Ashley and Mary-Kate were in school, so I had to camera-rehearse without any other characters and just the technical crew, with this four-foot-tall rubber doll. Only adults were there. A lot of crew guys whom I liked to make laugh. What could have happened next? Oh yeah, so I’m throwing it around, pretending to do stuff to it, as one would do if there were no child actors within a couple soundstages’ distance and you were a comedian with no moral compass in front of a crowd of people . . . and what I didn’t know was the television monitors were turned on in the schoolroom and all the dressing rooms, and in certain offices on the studio lot. Like I said, I was an idiot. Catchphrase!!!
Jodie’s mom, Janice, and Candace’s mom, Barbara, two very sweet people and great mothers, came down to the stage and said, “Bob, we can see what you’re doing on the monitors upstairs!” Jokingly as I could, I said, “Well turn them off, I’m
working
down here!” As usual, they were right. I should have used some part of my rational mind, my parenting mind. But I wanted to make the crew laugh. I wanted to make everyone laugh in a way I wasn’t able to do on the show.
What I learned through that experience is, if you’re making only a few crew people laugh and you’re playing with a life-size doll, and there are no other actors around,
stop it
—take a moment to yourself . . . and call a good therapist.
But all in all, it was a huge amount of fun working on that sitcom for eight years. I appreciate it a lot more now than I did back then.

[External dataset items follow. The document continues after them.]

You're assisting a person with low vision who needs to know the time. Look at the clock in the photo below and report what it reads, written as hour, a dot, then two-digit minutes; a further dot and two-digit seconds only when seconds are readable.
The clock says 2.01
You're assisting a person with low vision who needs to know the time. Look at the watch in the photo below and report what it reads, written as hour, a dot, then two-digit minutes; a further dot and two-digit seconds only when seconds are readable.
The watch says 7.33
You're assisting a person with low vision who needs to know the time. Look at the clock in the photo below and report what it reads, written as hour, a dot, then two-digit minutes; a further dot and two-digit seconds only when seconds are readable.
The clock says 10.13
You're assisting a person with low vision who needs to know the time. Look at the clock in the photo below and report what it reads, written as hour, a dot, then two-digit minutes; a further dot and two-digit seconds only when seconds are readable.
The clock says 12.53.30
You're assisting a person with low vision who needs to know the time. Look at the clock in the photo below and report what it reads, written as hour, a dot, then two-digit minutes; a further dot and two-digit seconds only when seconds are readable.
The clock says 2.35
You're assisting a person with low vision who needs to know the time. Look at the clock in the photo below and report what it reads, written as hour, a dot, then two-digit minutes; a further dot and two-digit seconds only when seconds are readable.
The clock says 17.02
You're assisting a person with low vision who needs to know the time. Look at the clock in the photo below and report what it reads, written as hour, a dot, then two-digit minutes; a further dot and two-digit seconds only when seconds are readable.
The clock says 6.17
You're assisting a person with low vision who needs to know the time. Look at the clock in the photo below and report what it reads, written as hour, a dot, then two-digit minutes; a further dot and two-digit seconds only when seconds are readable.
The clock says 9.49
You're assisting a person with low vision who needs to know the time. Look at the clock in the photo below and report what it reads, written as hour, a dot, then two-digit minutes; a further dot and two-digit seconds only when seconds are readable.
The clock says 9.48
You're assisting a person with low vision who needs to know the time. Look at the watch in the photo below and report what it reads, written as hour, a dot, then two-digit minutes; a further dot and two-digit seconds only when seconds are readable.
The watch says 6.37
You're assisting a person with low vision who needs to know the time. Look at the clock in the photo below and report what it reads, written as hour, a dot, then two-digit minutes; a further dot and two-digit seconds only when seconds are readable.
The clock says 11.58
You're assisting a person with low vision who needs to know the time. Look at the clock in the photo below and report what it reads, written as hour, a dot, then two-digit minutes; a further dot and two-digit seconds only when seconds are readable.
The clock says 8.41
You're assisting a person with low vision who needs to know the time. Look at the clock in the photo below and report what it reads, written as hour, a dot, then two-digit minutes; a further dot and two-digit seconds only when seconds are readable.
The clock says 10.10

Recently I went back to the Warner Bros. lot to shoot a TV show, and as the golf cart was taking me from stage to stage, I was reminded how different things were when we shot
Full House
on Stage 24.
Security wasn’t tough back in 1994 because the world itself was in a different place. One time during lunch, I had the kids from the show in a golf cart and I drove right off the lot onto the sidewalk, out in front of the studios on Olive Avenue in Burbank, and started tooling down the street.
That’s pretty much the whole story. We didn’t rob a liquor store or anything noteworthy, but that was my way of doing something a bit rebellious and off-road that broke the day up for the kids. To sell books, I should probably add that we ran over a couple security guards in front of the main gate, but it just didn’t happen.
Truth is, behind the scenes it was often as sweet and gooey family-wise as it was on the air. Yes, I said and did things that were somewhere in between where I am today with my twisted sense of humor and where I was then with the show. But when all is said and done, it was just Dave, John, and me screwing around, sometimes saying irreverent things, as subliminally as possible, around incredibly talented young people, just to make the work seem more fun. It was a time of silly subliminal immature humor.
Since then, Ashley has told me that she and her sister knew when everyone was laughing at something inappropriate, but they just didn’t know what it was. None of the kids did. Until they got older. Regrets, I’ve had a few, but then again, too few to mention . . .
It’s a gift to make children laugh. But for me it’s even more fun to make them laugh once they’ve grown up. Since the show went off the air I’ve spent the twenty-plus years since hanging out with all my former cast members. Feels weird to write
cast members
—they are my lifelong friends.
In particular, all of them have been supportive of me personally over the years with the benefits I’ve done for the Scleroderma Research Foundation.